■ WRITTEN REQUEST
Return every entry below verbatim, line for line and in the original order.

■ DATASET EXTRACT
::::::::

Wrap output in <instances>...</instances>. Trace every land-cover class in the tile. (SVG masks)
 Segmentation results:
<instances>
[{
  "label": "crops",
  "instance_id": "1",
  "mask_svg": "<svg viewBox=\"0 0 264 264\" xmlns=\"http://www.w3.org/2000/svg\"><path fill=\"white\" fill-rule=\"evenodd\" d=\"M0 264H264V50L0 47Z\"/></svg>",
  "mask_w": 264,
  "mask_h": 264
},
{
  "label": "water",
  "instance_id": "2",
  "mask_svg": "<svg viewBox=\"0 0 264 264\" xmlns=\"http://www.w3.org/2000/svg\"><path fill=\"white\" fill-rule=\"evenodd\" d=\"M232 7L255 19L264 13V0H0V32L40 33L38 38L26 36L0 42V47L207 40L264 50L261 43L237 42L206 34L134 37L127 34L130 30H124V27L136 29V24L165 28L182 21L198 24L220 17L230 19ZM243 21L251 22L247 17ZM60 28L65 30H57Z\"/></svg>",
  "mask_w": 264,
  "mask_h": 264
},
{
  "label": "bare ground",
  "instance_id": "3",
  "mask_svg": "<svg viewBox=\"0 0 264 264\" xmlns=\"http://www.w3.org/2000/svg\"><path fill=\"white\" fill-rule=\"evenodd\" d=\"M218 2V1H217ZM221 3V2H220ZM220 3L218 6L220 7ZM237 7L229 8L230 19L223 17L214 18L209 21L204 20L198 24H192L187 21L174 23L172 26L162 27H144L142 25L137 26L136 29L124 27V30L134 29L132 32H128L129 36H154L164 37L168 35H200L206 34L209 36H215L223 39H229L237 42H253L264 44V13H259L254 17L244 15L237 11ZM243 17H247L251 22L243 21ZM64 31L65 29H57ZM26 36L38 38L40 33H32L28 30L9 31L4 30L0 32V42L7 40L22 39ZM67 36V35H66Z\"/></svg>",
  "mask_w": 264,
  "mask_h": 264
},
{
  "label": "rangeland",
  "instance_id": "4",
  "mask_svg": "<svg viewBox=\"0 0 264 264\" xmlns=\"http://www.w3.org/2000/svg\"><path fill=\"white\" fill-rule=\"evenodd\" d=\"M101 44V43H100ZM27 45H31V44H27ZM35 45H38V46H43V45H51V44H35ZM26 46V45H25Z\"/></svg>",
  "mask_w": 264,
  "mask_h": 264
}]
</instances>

::::::::

■ WRITTEN RESPONSE
Wrap output in <instances>...</instances>. Trace every land-cover class in the tile. (SVG masks)
 Segmentation results:
<instances>
[{
  "label": "crops",
  "instance_id": "1",
  "mask_svg": "<svg viewBox=\"0 0 264 264\" xmlns=\"http://www.w3.org/2000/svg\"><path fill=\"white\" fill-rule=\"evenodd\" d=\"M0 264H264V50L0 47Z\"/></svg>",
  "mask_w": 264,
  "mask_h": 264
},
{
  "label": "water",
  "instance_id": "2",
  "mask_svg": "<svg viewBox=\"0 0 264 264\" xmlns=\"http://www.w3.org/2000/svg\"><path fill=\"white\" fill-rule=\"evenodd\" d=\"M232 7L255 19L264 13V0H0V32L40 33L38 38L26 36L0 42V47L207 40L264 50L261 43L237 42L206 34L134 37L127 34L130 30H124V27L136 29V24L165 28L182 21L198 24L220 17L230 19ZM243 21L251 22L247 17ZM60 28L65 30H57Z\"/></svg>",
  "mask_w": 264,
  "mask_h": 264
},
{
  "label": "bare ground",
  "instance_id": "3",
  "mask_svg": "<svg viewBox=\"0 0 264 264\" xmlns=\"http://www.w3.org/2000/svg\"><path fill=\"white\" fill-rule=\"evenodd\" d=\"M218 2V1H217ZM221 3V2H220ZM220 3L218 6L220 7ZM237 7L229 8L230 19L223 17L214 18L209 21L204 20L198 24H192L187 21L174 23L172 26L162 27H144L142 25L137 26L136 29L124 27V30L134 29L132 32H128L129 36H154L164 37L168 35H200L206 34L209 36H215L223 39H229L237 42H253L264 44V13H259L254 17L244 15L237 11ZM243 17H247L251 22L243 21ZM64 31L65 29H57ZM26 36L38 38L40 33H32L28 30L9 31L4 30L0 32V42L7 40L22 39ZM67 36V35H66Z\"/></svg>",
  "mask_w": 264,
  "mask_h": 264
},
{
  "label": "rangeland",
  "instance_id": "4",
  "mask_svg": "<svg viewBox=\"0 0 264 264\" xmlns=\"http://www.w3.org/2000/svg\"><path fill=\"white\" fill-rule=\"evenodd\" d=\"M101 44V43H100ZM27 45H31V44H27ZM35 45H38V46H43V45H51V44H35ZM26 46V45H25Z\"/></svg>",
  "mask_w": 264,
  "mask_h": 264
}]
</instances>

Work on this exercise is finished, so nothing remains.